Every organization has or should have a format or template for policy, so we won't tell you how to write your policy. However, you should consider the following topics:

Purpose:
Tell the audience that the policy applies to wireless networks.

Scope:
The policy may apply only to WLANs, but it may also apply to all wireless technology, so you need to specify the scope. People can read the scope and decide whether their network is in or out of scope and whether the policy applies to them.

Policy:
State the policy very clearly. A good policy document is usually a maximum of three pages long. Generally, you specify the clients' rights and responsibilities and expected actions or behaviors. Many organizations include standards and procedures in their policy, which you should not do. If you are not sure of the difference, you can refer to ISO 17799 (www.iso17799.net), which tells you about the many tiers of documentation.

Enforcement:
You should state what someone can expect in the way of sanctions should they not comply with your policy. Your legal counsel should review this section carefully (well, actually, the whole document).

Exceptions:
Circumstances may arise in which, for one reason or another, someone cannot comply with the policy. You should have a mechanism in place to handle the reporting and approval of any exceptions.

Definitions:
You cannot (and should not) expect every reader of your document to understand all the technical jargon. You should write the policy so the average layperson can understand it. Where jargon is unavoidable, you may need to define some terms.

Document history:
Whether you put it at the beginning or the end is inconsequential, you must include a document history. The reader should have the trail of revisions for the document.

After the powers that be approve the policy, make sure that everyone gets a copy. If need be, make sure that everyone understands the policy.

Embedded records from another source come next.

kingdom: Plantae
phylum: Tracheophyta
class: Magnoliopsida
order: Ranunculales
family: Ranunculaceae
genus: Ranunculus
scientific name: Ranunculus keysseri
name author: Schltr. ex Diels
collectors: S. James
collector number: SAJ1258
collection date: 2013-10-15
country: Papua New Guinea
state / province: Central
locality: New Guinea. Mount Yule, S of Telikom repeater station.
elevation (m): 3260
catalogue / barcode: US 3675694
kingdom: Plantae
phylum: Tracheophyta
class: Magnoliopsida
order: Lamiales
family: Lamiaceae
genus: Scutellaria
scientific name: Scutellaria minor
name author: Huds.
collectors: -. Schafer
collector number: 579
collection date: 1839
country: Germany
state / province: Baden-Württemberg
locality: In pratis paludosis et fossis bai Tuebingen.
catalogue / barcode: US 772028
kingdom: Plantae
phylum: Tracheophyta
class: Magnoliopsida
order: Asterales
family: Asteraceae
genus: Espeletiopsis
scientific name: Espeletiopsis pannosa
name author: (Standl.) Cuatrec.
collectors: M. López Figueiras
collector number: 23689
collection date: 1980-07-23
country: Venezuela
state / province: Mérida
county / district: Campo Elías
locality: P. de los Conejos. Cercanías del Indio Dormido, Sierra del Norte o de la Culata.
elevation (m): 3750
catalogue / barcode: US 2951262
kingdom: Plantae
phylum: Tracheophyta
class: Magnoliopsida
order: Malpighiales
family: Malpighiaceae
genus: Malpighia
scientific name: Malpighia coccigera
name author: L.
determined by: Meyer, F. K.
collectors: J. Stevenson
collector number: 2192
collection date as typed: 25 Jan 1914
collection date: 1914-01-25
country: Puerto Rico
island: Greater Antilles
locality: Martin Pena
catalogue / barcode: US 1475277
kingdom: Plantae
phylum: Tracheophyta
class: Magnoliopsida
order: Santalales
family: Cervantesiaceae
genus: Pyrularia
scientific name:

We often see gaps in security programs in which people who have the necessary skills want to do the right thing but don't understand how. Tell them. After you tell them, get them to sign a document saying they read and understood the policy. It is also a worthwhile idea to reaffirm annually that they understand the policy.

Every organization is different, but some typical security policy topics are:

• Use of default SSIDs, encryption keys, and passwords.
• Trust level of base station, bridges, and clients.
• Access control method(s): MAC ACLs, 802.1x, and SSL.
• Method for configuration changes: console ports, TFTP, Telnet, HTTP, and HTTPS.
• Access policies for authorized APs, stations, groups, users, and guests.
• Authentication credentials.
• Authentication method(s): none, shared key, EAP, VPN, and SSL login.
• Encryption technology: 802.11, WEP, WPA, AES, network, transport, and application.
• Required software and settings for AP, authentication servers, and clients (including firewall and antivirus).
• Filtering: MAC, protocol, and watch lists.